One of the biggest news that came out of this year’s Computex event was Samsung and AMD detailing their upcoming mobile GPU that both companies have been working on since 2019. As AMD CEO Dr. Lisa Su revealed during the keynote, the next-gen Exynos will feature AMD’s RDNA 2 GPU along with support for ray tracing and variable rate shading. While you might have expected NVIDIA to make a similar announcement this year, it looks like AMD’s rival won’t be joining the mobile GPU party anytime soon.

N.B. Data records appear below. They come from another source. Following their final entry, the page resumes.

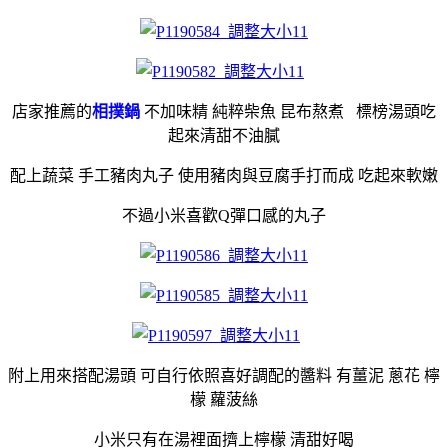
店家推薦的
相撲鍋
不加味精 純粹柴魚 昆布熬煮 標榜湯頭吃
起來清甜不油膩
配上蔬菜 手工豬肉丸子 使用豬肉與豆腐手打而成 吃起來軟嫩
不過小米喜歡Q彈口感的丸子
附上用來搭配湯頭 可自行依照喜好調配的醬料 有薑泥 蔥花 檸
檬 蘿菠絲
小米只有在湯裡面擠上檸檬 清甜好喝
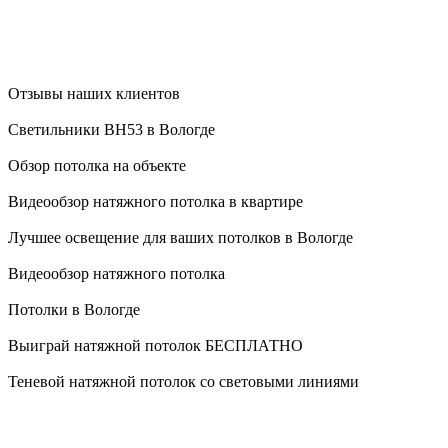
Отзывы наших клиентов
Светильники BH53 в Вологде
Обзор потолка на объекте
Видеообзор натяжного потолка в квартире
Лучшее освещение для ваших потолков в Вологде
Видеообзор натяжного потолка
Потолки в Вологде
Выиграй натяжной потолок БЕСПЛАТНО
Теневой натяжной потолок со световыми линиями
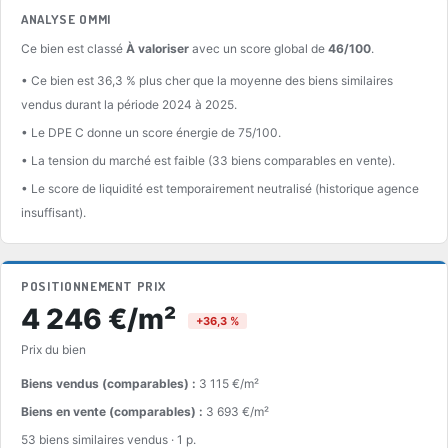
ANALYSE OMMI
Ce bien est classé
À valoriser
avec un score global de
46/100
.
• Ce bien est 36,3 % plus cher que la moyenne des biens similaires
vendus durant la période 2024 à 2025.
• Le DPE C donne un score énergie de 75/100.
• La tension du marché est faible (33 biens comparables en vente).
• Le score de liquidité est temporairement neutralisé (historique agence
insuffisant).
POSITIONNEMENT PRIX
4 246 €/m²
+36,3 %
Prix du bien
Biens vendus (comparables) :
3 115 €/m²
Biens en vente (comparables) :
3 693 €/m²
53 biens similaires vendus · 1 p.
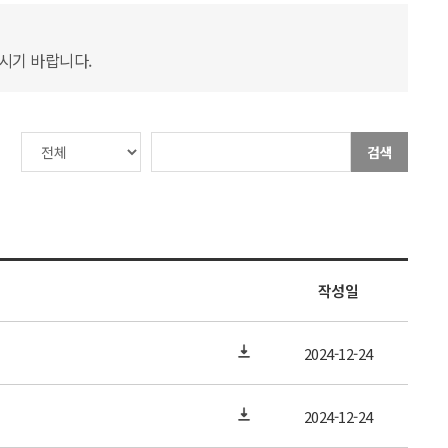
하시기 바랍니다.
검색
작성일
2024-12-24
2024-12-24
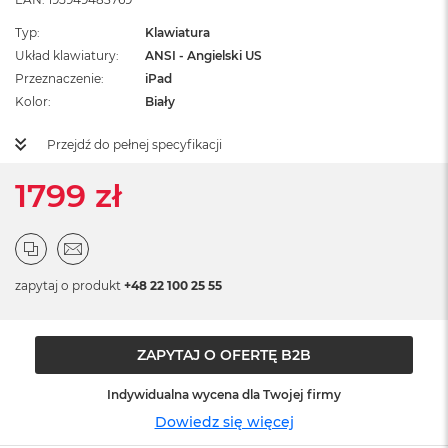
o
l
Typ
Klawiatura
o
Układ klawiatury
ANSI - Angielski US
r
u
Przeznaczenie
iPad
Kolor
Biały
M
a
Przejdź do pełnej specyfikacji
c
B
1799 zł
o
o
k
N
e
o
zapytaj o produkt
+48 22 100 25 55
C
y
t
r
ZAPYTAJ O OFERTĘ B2B
u
s
Indywidualna wycena dla Twojej firmy
o
w
Dowiedz się więcej
o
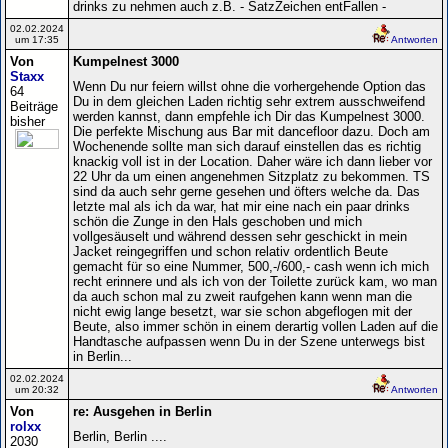
drinks zu nehmen auch z.B. - SatzZeichen entFallen -
02.02.2024
um 17:35
Antworten
Von
Kumpelnest 3000
Staxx
Wenn Du nur feiern willst ohne die vorhergehende Option das
64
Du in dem gleichen Laden richtig sehr extrem ausschweifend
Beiträge
werden kannst, dann empfehle ich Dir das Kumpelnest 3000.
bisher
Die perfekte Mischung aus Bar mit dancefloor dazu. Doch am
Wochenende sollte man sich darauf einstellen das es richtig
knackig voll ist in der Location. Daher wäre ich dann lieber vor
22 Uhr da um einen angenehmen Sitzplatz zu bekommen. TS
sind da auch sehr gerne gesehen und öfters welche da. Das
letzte mal als ich da war, hat mir eine nach ein paar drinks
schön die Zunge in den Hals geschoben und mich
vollgesäuselt und während dessen sehr geschickt in mein
Jacket reingegriffen und schon relativ ordentlich Beute
gemacht für so eine Nummer, 500,-/600,- cash wenn ich mich
recht erinnere und als ich von der Toilette zurück kam, wo man
da auch schon mal zu zweit raufgehen kann wenn man die
nicht ewig lange besetzt, war sie schon abgeflogen mit der
Beute, also immer schön in einem derartig vollen Laden auf die
Handtasche aufpassen wenn Du in der Szene unterwegs bist
in Berlin...
02.02.2024
um 20:32
Antworten
Von
re: Ausgehen in Berlin
rolxx
Berlin, Berlin ....
2030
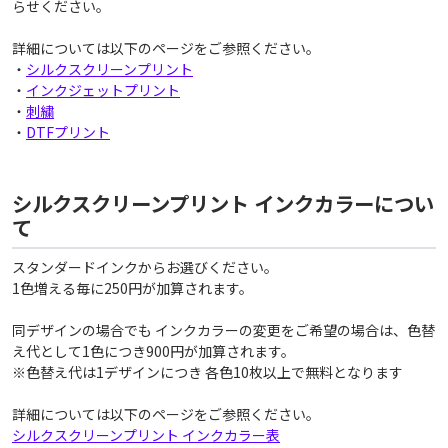
らせください。
詳細については以下のページをご参照ください。
・
シルクスクリーンプリント
・
インクジェットプリント
・
刺繍
・
DTFプリント
シルクスクリーンプリント インクカラーについ
て
スタンダードインクからお選びください。
1色増える毎に250円が加算されます。
同デザインの場合でも インクカラーの変更をご希望の場合は、色替
え代として1色につき900円が加算されます。
※色替え代は1デザインにつき 各色10枚以上で無料となります
詳細については以下のページをご参照ください。
シルクスクリーンプリント インクカラー表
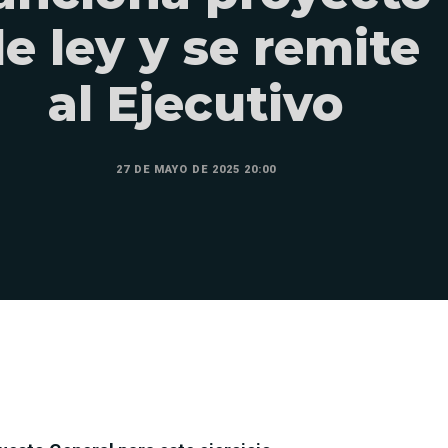
e ley y se remite
al Ejecutivo
27 DE MAYO DE 2025 20:00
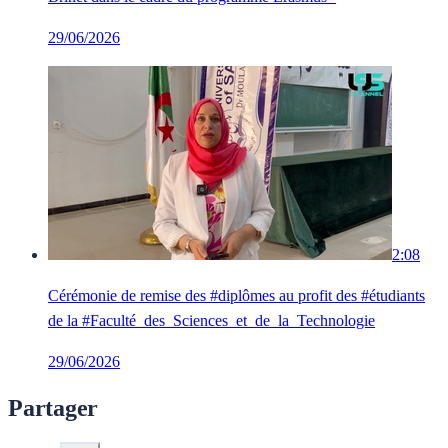
29/06/2026
2:08
Cérémonie de remise des #diplômes au profit des #étudiants
de la #Faculté_des_Sciences_et_de_la_Technologie
29/06/2026
Partager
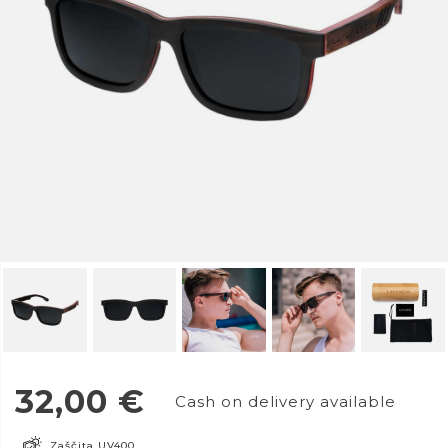
32,00
€
Cash on delivery available
Zaščita UV400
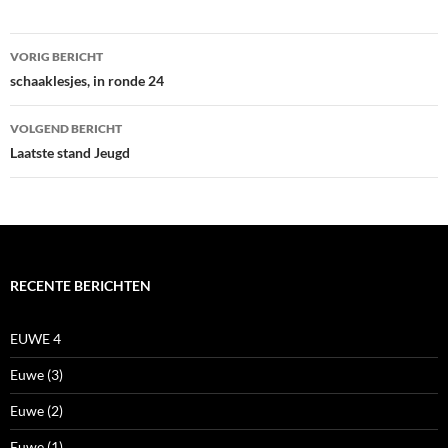
Bericht
VORIG BERICHT
navigatie
schaaklesjes, in ronde 24
VOLGEND BERICHT
Laatste stand Jeugd
RECENTE BERICHTEN
EUWE 4
Euwe (3)
Euwe (2)
Euwe (1)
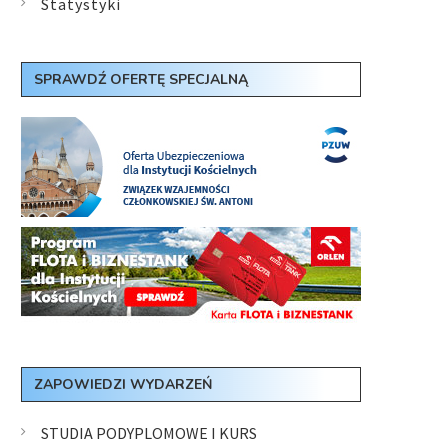
Statystyki
SPRAWDŹ OFERTĘ SPECJALNĄ
ZAPOWIEDZI WYDARZEŃ
STUDIA PODYPLOMOWE I KURS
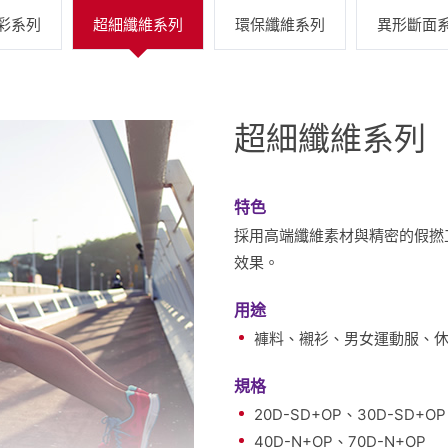
彩系列
超細纖維系列
環保纖維系列
異形斷面
超細纖維系列
特色
採用高端纖維素材與精密的假撚
效果。
用途
褲料、襯衫、男女運動服、
規格
20D-SD+OP、30D-SD+OP
40D-N+OP、70D-N+OP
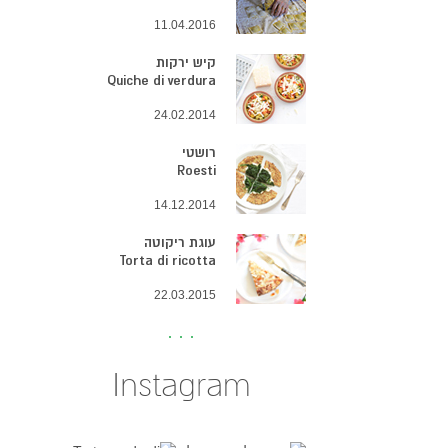
11.04.2016
קיש ירקות
Quiche di verdura
24.02.2014
רושטי
Roesti
14.12.2014
עוגת ריקוטה
Torta di ricotta
22.03.2015
Instagram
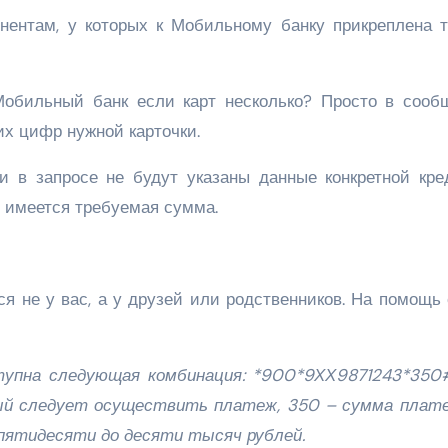
нентам, у которых к Мобильному банку прикреплена т
Мобильный банк если карт несколько? Просто в сооб
их цифр нужной карточки.
 в запросе не будут указаны данные конкретной кред
е имеется требуемая сумма.
ся не у вас, а у друзей или родственников. На помощь
упна следующая комбинация: *900*9ХХ9871243*350#
ый следует осуществить платеж, 350 – сумма плате
пятидесяти до десяти тысяч рублей.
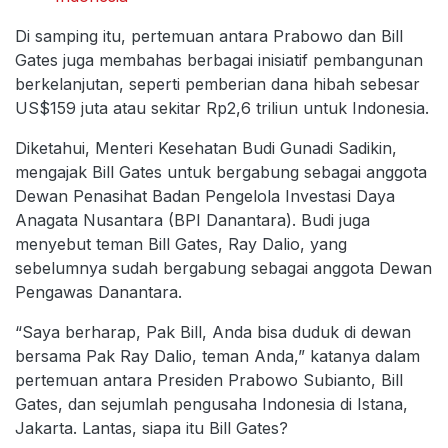
Di samping itu, pertemuan antara Prabowo dan Bill
Gates juga membahas berbagai inisiatif pembangunan
berkelanjutan, seperti pemberian dana hibah sebesar
US$159 juta atau sekitar Rp2,6 triliun untuk Indonesia.
Diketahui, Menteri Kesehatan Budi Gunadi Sadikin,
mengajak Bill Gates untuk bergabung sebagai anggota
Dewan Penasihat Badan Pengelola Investasi Daya
Anagata Nusantara (BPI Danantara). Budi juga
menyebut teman Bill Gates, Ray Dalio, yang
sebelumnya sudah bergabung sebagai anggota Dewan
Pengawas Danantara.
“Saya berharap, Pak Bill, Anda bisa duduk di dewan
bersama Pak Ray Dalio, teman Anda,” katanya dalam
pertemuan antara Presiden Prabowo Subianto, Bill
Gates, dan sejumlah pengusaha Indonesia di Istana,
Jakarta. Lantas, siapa itu Bill Gates?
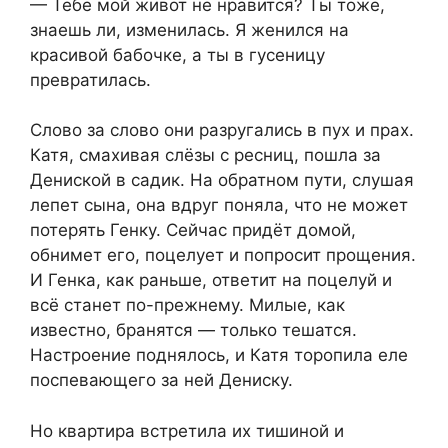
— Тебе мой живот не нравится? Ты тоже,
знаешь ли, изменилась. Я женился на
красивой бабочке, а ты в гусеницу
превратилась.
Слово за слово они разругались в пух и прах.
Катя, смахивая слёзы с ресниц, пошла за
Дениской в садик. На обратном пути, слушая
лепет сына, она вдруг поняла, что не может
потерять Генку. Сейчас придёт домой,
обнимет его, поцелует и попросит прощения.
И Генка, как раньше, ответит на поцелуй и
всё станет по-прежнему. Милые, как
известно, бранятся — только тешатся.
Настроение поднялось, и Катя торопила еле
поспевающего за ней Дениску.
Но квартира встретила их тишиной и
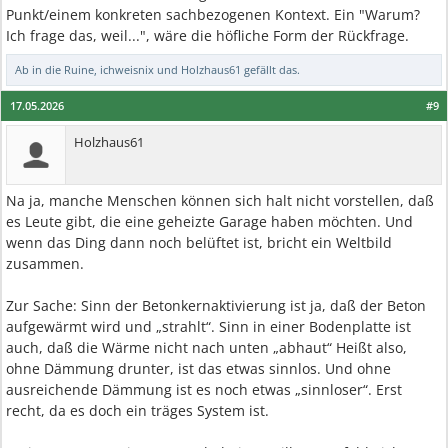
Punkt/einem konkreten sachbezogenen Kontext. Ein "Warum?
Ich frage das, weil...", wäre die höfliche Form der Rückfrage.
Ab in die Ruine
,
ichweisnix
und
Holzhaus61
gefällt das.
17.05.2026
#9
Holzhaus61
Na ja, manche Menschen können sich halt nicht vorstellen, daß
es Leute gibt, die eine geheizte Garage haben möchten. Und
wenn das Ding dann noch belüftet ist, bricht ein Weltbild
zusammen.
Zur Sache: Sinn der Betonkernaktivierung ist ja, daß der Beton
aufgewärmt wird und „strahlt“. Sinn in einer Bodenplatte ist
auch, daß die Wärme nicht nach unten „abhaut“ Heißt also,
ohne Dämmung drunter, ist das etwas sinnlos. Und ohne
ausreichende Dämmung ist es noch etwas „sinnloser“. Erst
recht, da es doch ein träges System ist.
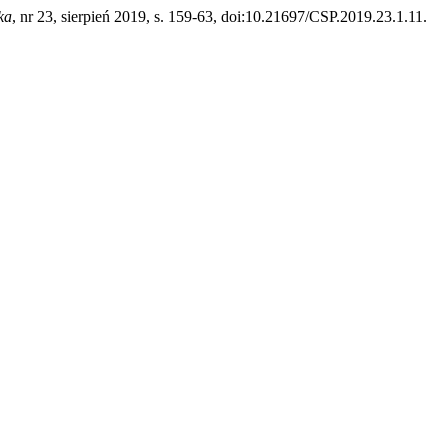
ka
, nr 23, sierpień 2019, s. 159-63, doi:10.21697/CSP.2019.23.1.11.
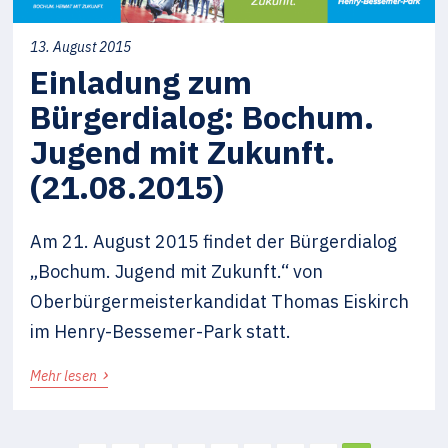
13. August 2015
Einladung zum
Bürgerdialog: Bochum.
Jugend mit Zukunft.
(21.08.2015)
Am 21. August 2015 findet der Bürgerdialog
„Bochum. Jugend mit Zukunft.“ von
Oberbürgermeisterkandidat Thomas Eiskirch
im Henry-Bessemer-Park statt.
›
Mehr lesen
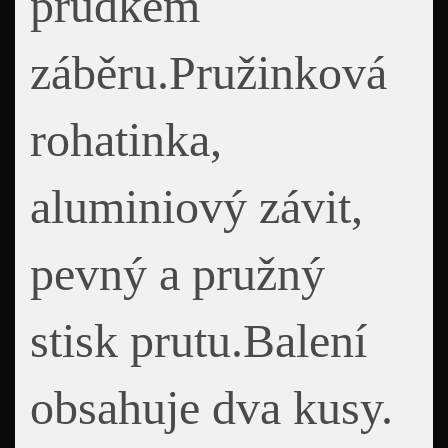
prudkém
záběru.Pružinková
rohatinka,
aluminiový závit,
pevný a pružný
stisk prutu.Balení
obsahuje dva kusy.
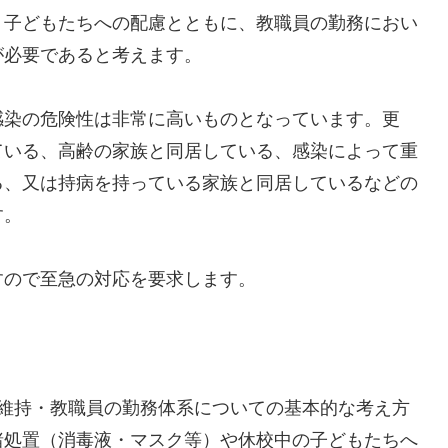
子どもたちへの配慮とともに、教職員の勤務におい
が必要であると考えます。
感染の危険性は非常に高いものとなっています。更
ている、高齢の家族と同居している、感染によって重
る、又は持病を持っている家族と同居しているなどの
す。
すので至急の対応を要求します。
康維持・教職員の勤務体系についての基本的な考え方
諸処置（消毒液・マスク等）や休校中の子どもたちへ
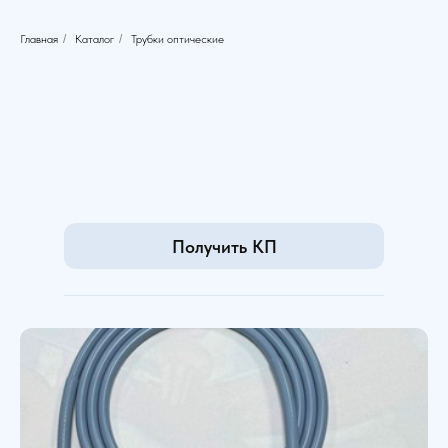
Главная
/
Каталог
/
Трубки оптические
Получить КП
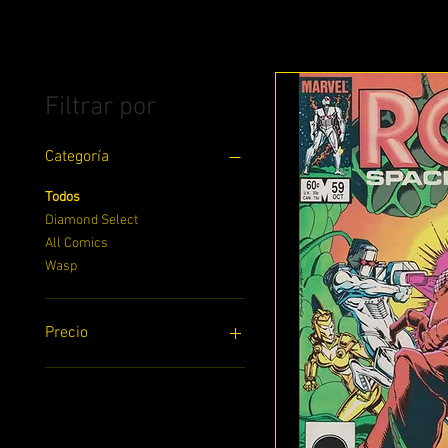
Filtrar por
Categoría
Todos
Diamond Select
All Comics
Wasp
Precio
3 US$
33 US$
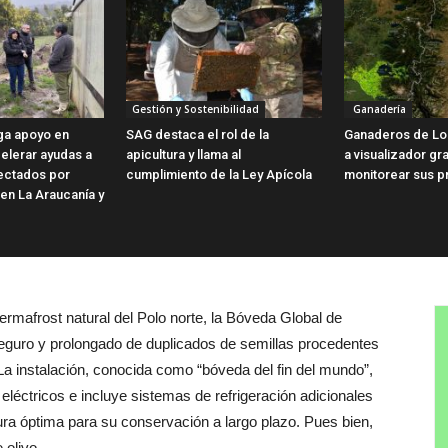
Gestión y Sostenibilidad
Ganadería
ga apoyo en
SAG destaca el rol de la
Ganaderos de Lo
elerar ayudas a
apicultura y llama al
a visualizador gra
fectados por
cumplimiento de la Ley Apícola
monitorear sus p
 en La Araucanía y
ermafrost natural del Polo norte, la Bóveda Global de
eguro y prolongado de duplicados de semillas procedentes
 instalación, conocida como “bóveda del fin del mundo”,
 eléctricos e incluye sistemas de refrigeración adicionales
ra óptima para su conservación a largo plazo. Pues bien,
 olivo.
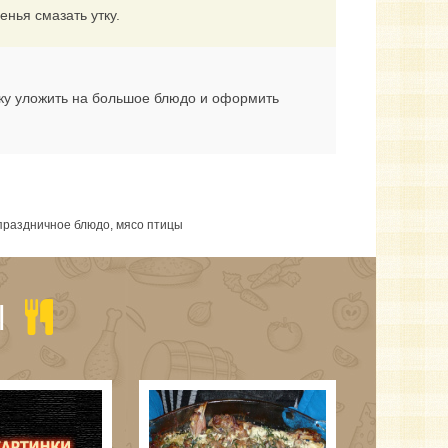
енья смазать утку.
Утку уложить на большое блюдо и оформить
, праздничное блюдо, мясо птицы
Ы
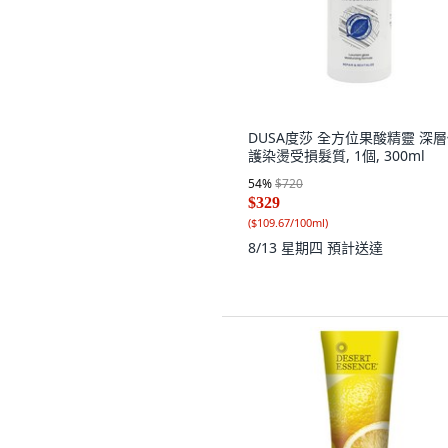
DUSA度莎 全方位果酸精靈 深
護染燙受損髮質, 1個, 300ml
54
%
$720
$329
(
$109.67/100ml
)
8/13 星期四
預計送達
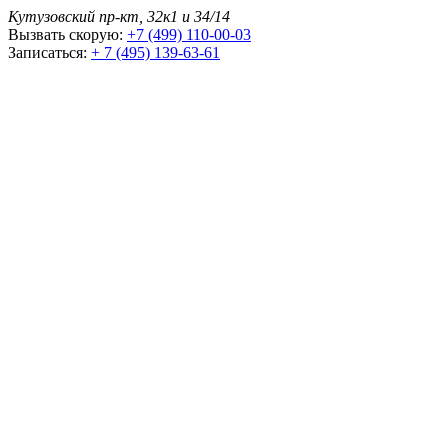
Кутузовский пр-кт, 32к1 и 34/14
Вызвать скорую:
+7 (499) 110-00-03
Записаться:
+ 7 (495) 139-63-61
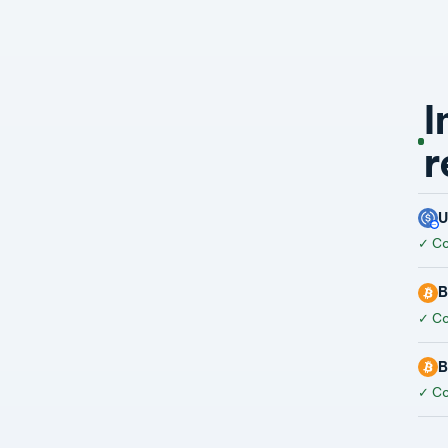
I
r
✓
Co
B
✓
Co
B
✓
Co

NVIDIA is in the middle of acquiring ARM, and there have been speculations that the acquisition will open up the door for NVIDIA to bring its GeForce lineup of GPUs to Android smartphones. But that won't happen anytime in the near future, as per NVIDIA's CEO Jensen Huang (via ZDNet). According to Huang, now isn't the right time for the company to bring ray tracing games to smartphones.

“Ray tracing games are quite large, to be honest. The data set is quite large, and there'll be a time for it. When the time is right, we might consider it,” said Huang during a press conference on Wednesday.

Huang added that the current best route to reach mobile gamers is through NVIDIA's GeForce Now cloud gaming service, which currently offers 1,000+ titles and boasts of over 10 million users across 70 countries.

That's how we would like to reach Android devices, Chrome devices, iOS devices, Mac OS devices, Linux devices, all kinds of devices, whether it's on TV, mobile device, or PC. I think that for us, right now, that's the best strategy.

Responding to media queries about whether NVIDIA was looking to invest in proprietary fabrication nodes, the CEO said there were no such plans, and NVIDIA would continue to rely on TSMC and other fabricators. "You could spin up a fab, but it won't be a good foundry," Huang said. "The business is not easy, what TSMC does for a living is not easy, and it's not gonna get any easier."

NVIDIA has tried its hand at smartphone chips in the past with its Tegra lineup of SoCs. The chips have featured in several Android smartphones and tablets such as Motorola Atrix 4G, Samsung Galaxy R, Google Nexus 7 (2012), Xperia Tablet S, and more. Nowadays, though, the Tegra chips are only found on the NVIDIA SHIELD TV lineup.